EKS is not required to run Okera in AWS, but if you do choose to use EKS to run a Kubernetes cluster, there are a few requirements to keep in mind:

  1. The security group for the cluster should be the same as described in the Security Group Prerequisites section above.
  2. The IAM role for the cluster should be the same as described in the IAM Prerequisites section above.
  3. EKS clusters are often created in dedicated VPCs/subnets, and as such, you should ensure that the EKS cluster nodes have access to your RDS cluster as well.

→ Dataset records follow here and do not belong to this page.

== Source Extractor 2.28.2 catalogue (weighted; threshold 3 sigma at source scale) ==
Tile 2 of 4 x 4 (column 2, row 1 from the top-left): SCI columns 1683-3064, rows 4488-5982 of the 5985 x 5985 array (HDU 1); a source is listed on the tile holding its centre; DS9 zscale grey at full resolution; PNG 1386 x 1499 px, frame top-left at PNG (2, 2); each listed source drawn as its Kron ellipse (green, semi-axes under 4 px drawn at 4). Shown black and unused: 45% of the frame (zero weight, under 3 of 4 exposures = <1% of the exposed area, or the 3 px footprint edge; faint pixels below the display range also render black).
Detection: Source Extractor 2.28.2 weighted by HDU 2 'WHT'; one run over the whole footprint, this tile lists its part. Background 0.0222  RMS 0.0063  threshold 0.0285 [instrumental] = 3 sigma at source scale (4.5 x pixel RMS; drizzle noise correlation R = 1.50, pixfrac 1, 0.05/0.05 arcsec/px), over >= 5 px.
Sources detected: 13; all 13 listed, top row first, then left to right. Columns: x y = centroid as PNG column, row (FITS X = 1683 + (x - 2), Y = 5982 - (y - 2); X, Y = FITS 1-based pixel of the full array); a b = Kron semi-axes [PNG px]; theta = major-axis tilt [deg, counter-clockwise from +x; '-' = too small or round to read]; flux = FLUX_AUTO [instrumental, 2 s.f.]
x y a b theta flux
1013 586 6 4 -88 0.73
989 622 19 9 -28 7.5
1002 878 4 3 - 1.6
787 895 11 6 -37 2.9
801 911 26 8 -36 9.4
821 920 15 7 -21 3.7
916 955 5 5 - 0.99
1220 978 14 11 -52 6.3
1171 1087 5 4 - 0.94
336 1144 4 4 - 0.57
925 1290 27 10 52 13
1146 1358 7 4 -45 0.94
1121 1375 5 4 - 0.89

Key Management Requirements

Okera requires secrets and keys. These are managed in a running environment as Kubernetes secrets which can be managed using your deployment Helm chart. In AWS it is recommended to manage the credentials using:

  1. AWS Systems Manager Parameter Store.
  2. As a local file on the deployment/bastion node.

When the keys need to be updated or rotated, the services will need to restarted which can be done using your deployment Helm chart.

As an example of how to manage this for SSL certificates, see SSL Configuration.

For information about using secrets in IAM policies, review the IAM policy examples for secrets in AWS Secrets Manager.

AWS Cost and Limit Quotas

All required AWS resources (EKS VMs, RDS, and S3 log buckets) are run in the customer environment and account. Consult the AWS service quotas as part of your deployment planning.